(Transcribed page contents)
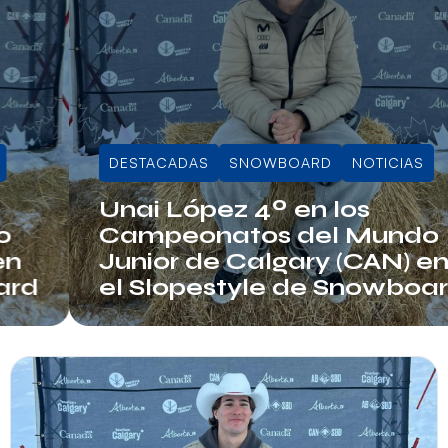
DESTACADAS
SNOWBOARD
NOTICIAS
Unai López 4º en los
Campeonatos del Mundo
Junior de Calgary (CAN) en
el Slopestyle de Snowboard
Info RFEDI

EXERCISE - Word for word, print every record, and leave out any picture.

TASK OUTPUT -
DESTACADAS
SNOWBOARD
NOTICIAS
Unai López 4º en los
Campeonatos del Mundo
Junior de Calgary (CAN) en
el Slopestyle de Snowboard
Info RFEDI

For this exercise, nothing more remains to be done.